Mit einem lauten Krachen kippte der Stuhl des Hohepriesters nach hinten um, als dieser sich, wie von einem Skorpion gestochen, in die Lüfte erhob. Er war sich nicht sicher, welchen Eindruck er gerade vermittelte, doch schien er sogar den sonst so besonnenen Malto zu verwirren.
„Geht es Euch gut?", fragte dieser mit einem leicht besorgt klingenden Unterton.

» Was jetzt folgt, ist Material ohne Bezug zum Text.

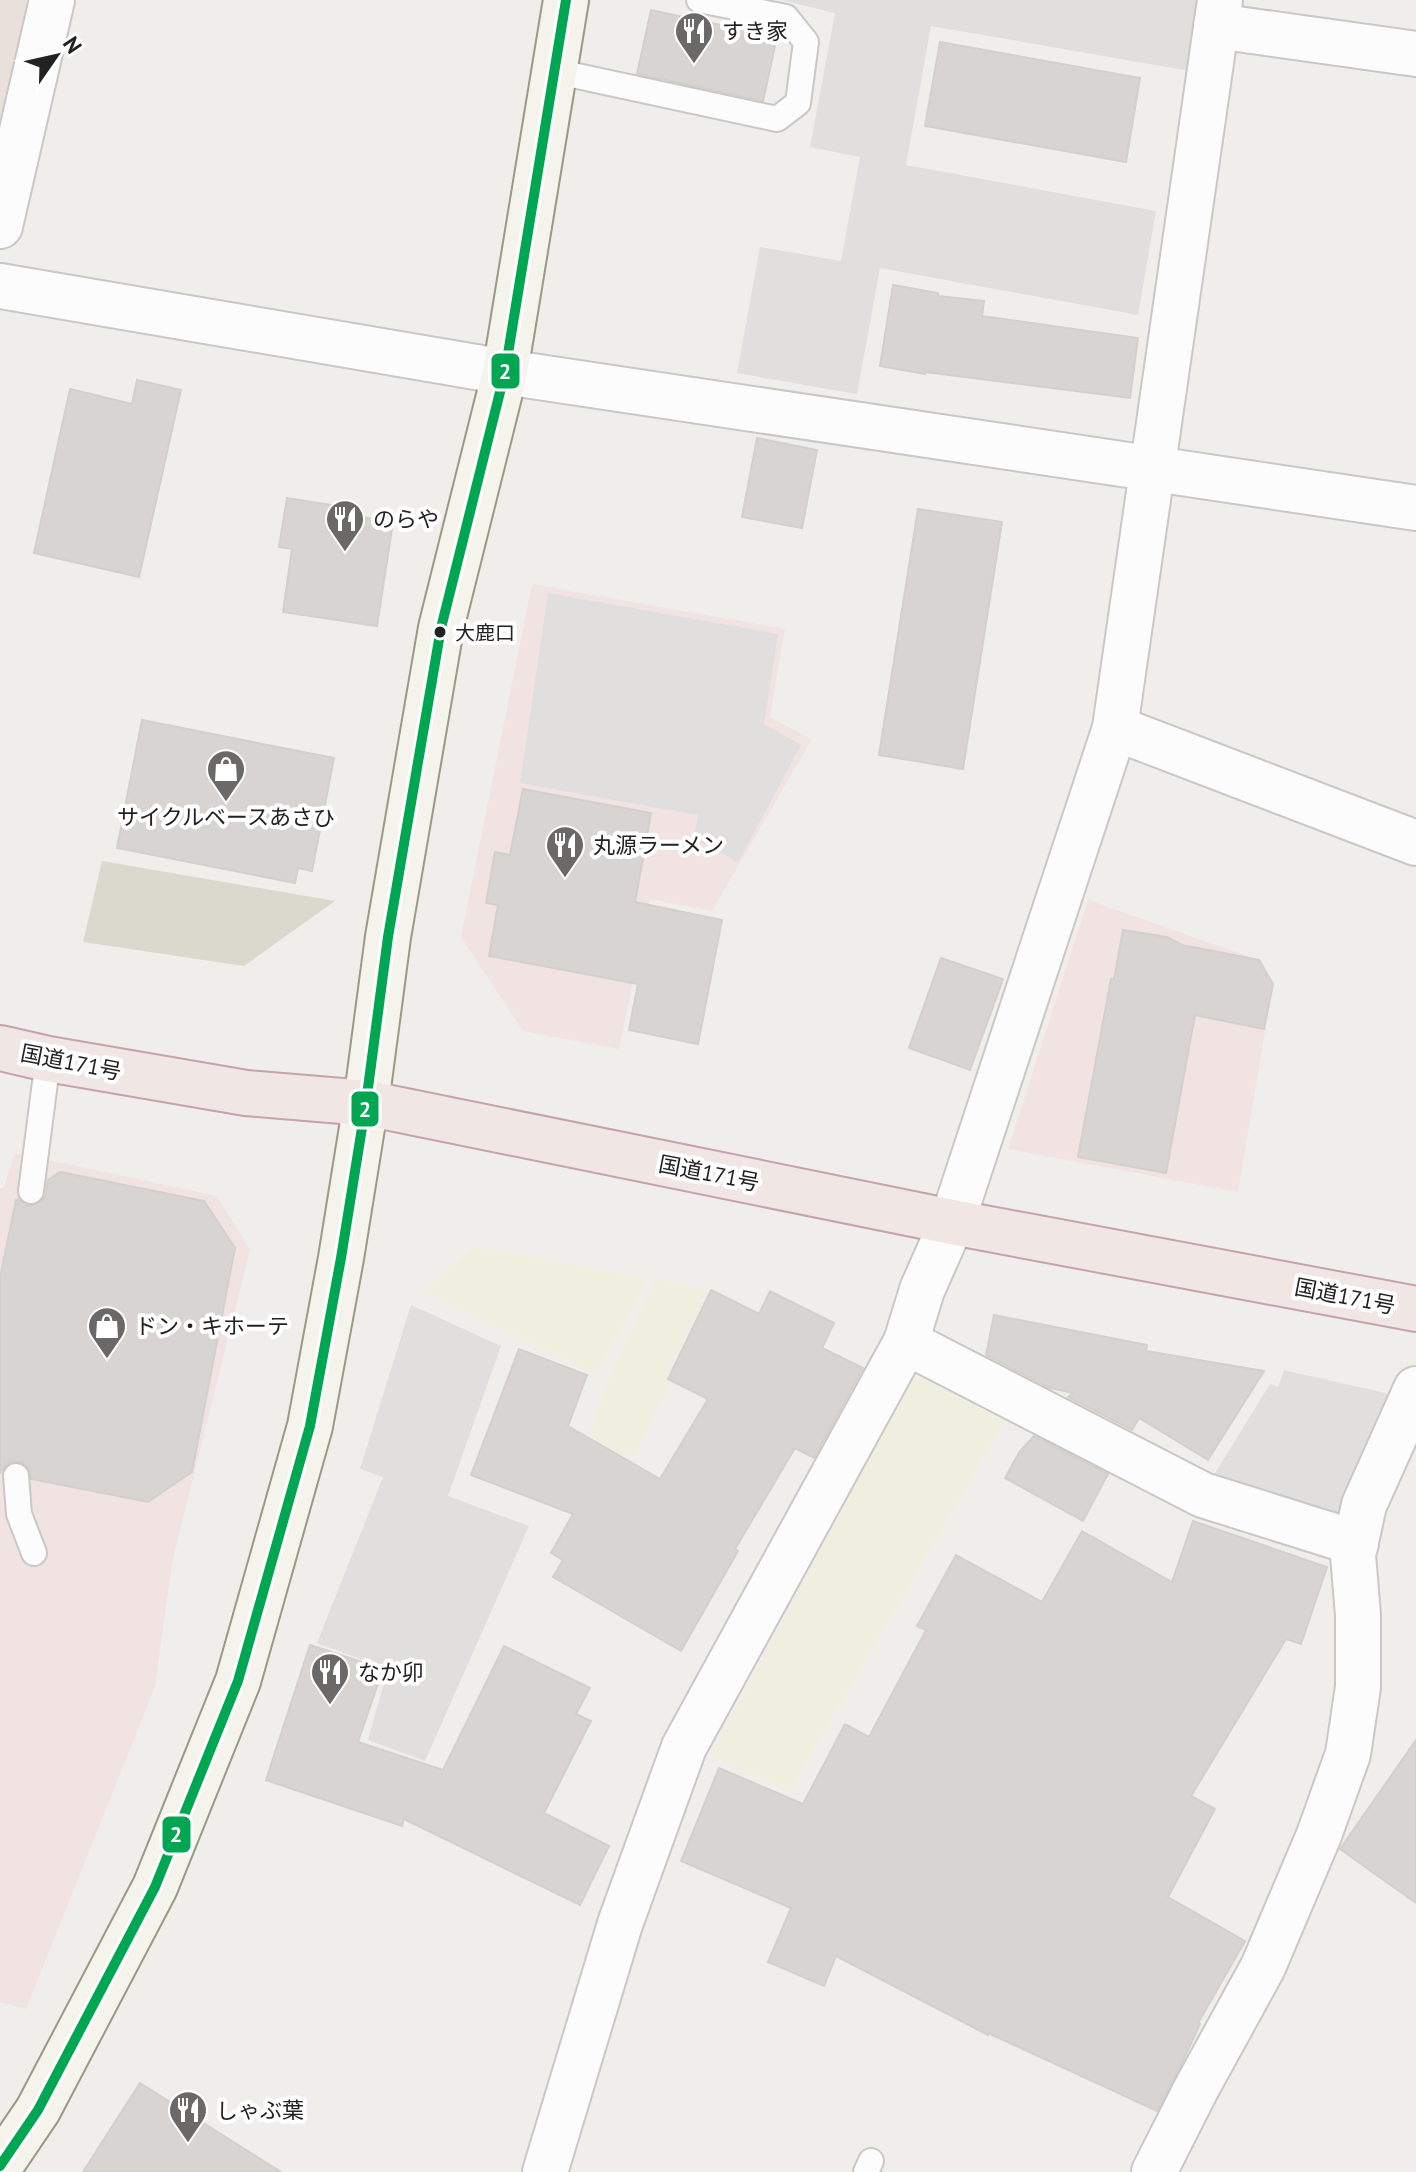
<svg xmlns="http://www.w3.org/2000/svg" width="1416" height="2172" viewBox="0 0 1416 2172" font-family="'PT Sans','Noto Sans JP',sans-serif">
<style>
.commercial{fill:#f1e3e1}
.military{fill:#eae0db}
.construction{fill:#d9d9cd}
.farmland{fill:#efefdf}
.parking{fill:#e0dfde}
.building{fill:#d7d4d2;stroke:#d3d0cc;stroke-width:2}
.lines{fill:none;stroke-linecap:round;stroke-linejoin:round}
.service-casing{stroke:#c9c8c7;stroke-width:28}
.minor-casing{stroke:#c9c8c7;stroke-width:48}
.secondary-casing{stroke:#999a82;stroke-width:48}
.trunk-casing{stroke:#c5a2ac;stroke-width:48}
.service{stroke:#fdfcfc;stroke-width:24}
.minor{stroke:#fdfcfc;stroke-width:44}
.secondary{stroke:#f4f4ed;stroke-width:44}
.trunk{stroke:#f0e6e4;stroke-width:44}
.bus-1-casing{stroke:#fff;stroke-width:16}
.bus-1{stroke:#00a651;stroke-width:10}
.bus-dot{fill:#222;stroke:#fff;stroke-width:3}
.labels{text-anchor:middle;stroke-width:8;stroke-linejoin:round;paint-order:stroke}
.bus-label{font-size:20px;fill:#222;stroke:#fff;text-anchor:start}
.poi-label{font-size:22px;fill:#222;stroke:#fff;text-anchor:start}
.street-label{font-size:22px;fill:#222;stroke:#fff}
.line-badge{stroke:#fff;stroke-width:3}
.badge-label{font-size:22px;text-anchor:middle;font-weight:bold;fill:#fff}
</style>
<rect width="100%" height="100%" fill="#f0eeeb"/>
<g class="commercial">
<polygon points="532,584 785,629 770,717 812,739 712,911 650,899 619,1049 523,1031 461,937"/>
<polygon points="1088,900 1259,960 1273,984 1238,1192 1008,1149"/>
<polygon points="15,1153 217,1196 250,1250 172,1563 155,1687 26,2009 0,2002 0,1189 4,1187"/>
</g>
<polygon class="military" points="0,0 30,0 0,138"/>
<polygon class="construction" points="102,861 335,901 244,966 83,942"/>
<g class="farmland">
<polygon points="474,1247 649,1278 595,1374 423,1291"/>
<polygon points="655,1279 708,1290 665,1380 671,1384 634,1457 589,1439 609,1379"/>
<polygon points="926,1374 1009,1414 790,1790 711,1756 911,1379"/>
</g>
<g class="parking">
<polygon points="781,0 1202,0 1190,71 931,26 906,165 1156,211 1138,315 880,268 857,394 737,373 760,247 841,261 860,157 810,147 835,13"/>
<polygon points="548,593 778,634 764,724 801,745 738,862 694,838 698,815 520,783"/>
<polygon points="411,1305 501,1346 448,1496 529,1526 425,1761 368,1740 388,1669 317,1643 383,1477 360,1469"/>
<polygon points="1284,1370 1394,1395 1339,1523 1209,1483 1270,1384 1278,1387"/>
</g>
<g class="building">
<polygon points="651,10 777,37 763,101 637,74"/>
<polygon points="940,42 1140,78 1126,162 925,126"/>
<polygon points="893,285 938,293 938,296 984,301 982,316 1138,338 1130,398 925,372 925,374 880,366"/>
<polygon points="137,380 181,390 139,577 34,553 70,389 132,404"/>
<polygon points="757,438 817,450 802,528 742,517"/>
<polygon points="287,498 338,506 337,513 393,522 377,626 283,612 292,549 279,547"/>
<polygon points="918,509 1002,522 963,769 879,755"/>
<polygon points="142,720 334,758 312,871 298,868 295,883 117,848"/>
<polygon points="523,789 651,813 635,902 722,920 698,1044 629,1030 638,984 489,956 498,905 486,903 495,852 510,855"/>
<polygon points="1123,930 1167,937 1182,945 1259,960 1273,984 1264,1029 1195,1015 1166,1173 1078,1157 1111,979 1114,980"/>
<polygon points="941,958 1003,979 970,1070 909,1048"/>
<polygon points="60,1172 204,1201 235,1248 192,1472 148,1502 31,1479 29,1468 22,1462 14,1461 8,1463 0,1473 0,1278 16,1200 19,1199 28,1206 37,1204 42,1201 46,1194 48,1180"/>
<polygon points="711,1290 759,1314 770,1291 834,1323 822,1348 863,1368 814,1458 795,1448 735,1549 738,1551 681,1651 553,1577 563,1560 551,1553 573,1514 471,1475 519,1349 587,1375 568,1426 660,1479 708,1399 668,1379"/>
<polygon points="994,1315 1147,1345 1146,1351 1264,1371 1208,1460 1139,1418 1132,1430 1068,1397 1073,1393 1050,1388 986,1355"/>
<polygon points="1034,1436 1108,1474 1083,1521 1005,1478 1020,1451"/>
<polygon points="1193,1521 1327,1567 1301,1644 1286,1639 1191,1796 1215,1809 1168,1897 1245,1941 1198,2023 1200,2024 1182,2063 1157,2111 988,2033 988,2035 836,1956 824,1986 768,1962 791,1908 681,1861 719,1768 803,1804 845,1724 869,1737 926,1630 917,1626 956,1555 1042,1602 1082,1531 1172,1582"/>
<polygon points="310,1645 383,1669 358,1742 443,1770 504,1646 590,1688 576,1714 591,1721 544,1813 609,1846 580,1905 404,1819 402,1826 266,1780"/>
<polygon points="1416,1740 1416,1903 1340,1849"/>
<polygon points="140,2083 281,2172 83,2172"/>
</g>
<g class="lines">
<defs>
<g id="service">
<polyline points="554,71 777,119 798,103 806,42 786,17 699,0"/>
<polyline points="31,1191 48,1059"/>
<polyline points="16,1476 19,1514 34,1553"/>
<polyline points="866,2172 871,2161"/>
</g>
<g id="minor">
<polyline points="1216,26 1416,54"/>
<polyline points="0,226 52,0"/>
<polyline points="0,286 505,372 1416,508"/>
<polyline points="1115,728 1416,843"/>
<polyline points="906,1342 1203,1495 1356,1543"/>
<polyline points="545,2172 620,1924 684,1747 906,1342 922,1290 952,1222 1115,728 1220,0"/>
<polyline points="1154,2172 1196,2089 1263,1967 1319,1835 1348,1754 1358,1687 1358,1615 1353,1555 1364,1505 1416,1389"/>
</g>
<polyline id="secondary" points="0,2166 38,2110 155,1887 238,1681 310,1426 341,1258 366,1103 388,937 441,628 505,372 566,0"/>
<polyline id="trunk" points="0,1048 48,1059 246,1093 366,1103 952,1222 1416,1309"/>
</defs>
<use href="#service" class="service-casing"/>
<use href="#minor" class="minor-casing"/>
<use href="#secondary" class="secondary-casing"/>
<use href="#trunk" class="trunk-casing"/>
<use href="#service" class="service"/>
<use href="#minor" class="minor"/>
<use href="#secondary" class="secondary"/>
<use href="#trunk" class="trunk"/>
<defs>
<polyline id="bus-1" points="0,2166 38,2110 155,1887 238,1681 310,1426 341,1258 366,1103 388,937 441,628 505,372 566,0"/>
</defs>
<use href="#bus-1" class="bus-1-casing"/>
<use href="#bus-1" class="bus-1"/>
</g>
<defs>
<symbol id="restaurant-pin" viewBox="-11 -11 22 30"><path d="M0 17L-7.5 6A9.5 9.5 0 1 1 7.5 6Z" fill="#6a6968" stroke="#fff"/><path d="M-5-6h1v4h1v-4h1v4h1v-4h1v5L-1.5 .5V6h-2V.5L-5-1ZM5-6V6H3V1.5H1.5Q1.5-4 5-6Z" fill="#fff"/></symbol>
<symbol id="shop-pin" viewBox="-11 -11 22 30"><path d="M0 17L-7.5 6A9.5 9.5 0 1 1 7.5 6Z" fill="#6a6968" stroke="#fff"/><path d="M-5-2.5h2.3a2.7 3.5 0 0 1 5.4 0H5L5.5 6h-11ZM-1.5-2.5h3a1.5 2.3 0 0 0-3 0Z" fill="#fff"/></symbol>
</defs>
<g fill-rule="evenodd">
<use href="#restaurant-pin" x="672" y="9" width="44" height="60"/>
<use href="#restaurant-pin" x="323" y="497" width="44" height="60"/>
<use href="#shop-pin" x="204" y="747" width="44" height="60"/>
<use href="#restaurant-pin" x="543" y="823" width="44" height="60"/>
<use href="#shop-pin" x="85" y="1304" width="44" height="60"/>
<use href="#restaurant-pin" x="308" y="1650" width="44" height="60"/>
<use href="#restaurant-pin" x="166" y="2088" width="44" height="60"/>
</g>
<circle class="bus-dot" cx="440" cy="632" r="7"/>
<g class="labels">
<g class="bus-label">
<text x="455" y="640">大鹿口</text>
</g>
<g class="poi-label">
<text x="722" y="39">すき家</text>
<text x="373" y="527">のらや</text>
<text x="226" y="825" text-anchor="middle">サイクルベースあさひ</text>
<text x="593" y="853">丸源ラーメン</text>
<text x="135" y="1334">ドン・キホーテ</text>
<text x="358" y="1680">なか卯</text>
<text x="216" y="2118">しゃぶ葉</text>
</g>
<g class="street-label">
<text transform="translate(71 1062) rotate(11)" y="8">国道171号</text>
<text transform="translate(709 1173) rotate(11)" y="8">国道171号</text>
<text transform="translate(1345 1296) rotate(11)" y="8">国道171号</text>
</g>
</g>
<g class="line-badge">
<rect x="490" y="352" width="31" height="38" rx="8" fill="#00a651"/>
<rect x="350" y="1090" width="30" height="38" rx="8" fill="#00a651"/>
<rect x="161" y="1815" width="31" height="39" rx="8" fill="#00a651"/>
</g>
<g class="badge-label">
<text x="505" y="379">2</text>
<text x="365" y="1117">2</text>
<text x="176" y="1842">2</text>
</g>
<g transform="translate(56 56) rotate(56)" stroke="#ffffff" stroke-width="6" paint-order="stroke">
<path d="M0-6L14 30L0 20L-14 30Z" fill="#222222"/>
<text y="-12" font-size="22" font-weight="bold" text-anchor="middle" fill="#222222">N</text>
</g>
</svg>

„Ich danke Euch, wie immer, für Eure Ratschläge, Malto. Doch muss ich Euch nun bitten zu gehen! Ich fühle mich nicht sehr wohl. Ich werde mir alles noch einmal durch den Kopf gehen lassen und Euch auf jeden Fall konsultieren, sollte ich erneut auf Euren guten Rat angewiesen sein. Aber bitte geht jetzt!"
Malto nickte einmal und verließ anschließend wortlos den goldenen Raum, dessen Leuchten nun langsam in das nächtliche Blau überging. Sie waren hier der Mutter so nahe, wie nirgendwo anders.
Terek blickte zu Quensy hinüber und in dessen Augen konnte er sehen, dass dieser nun auch verstanden hatte.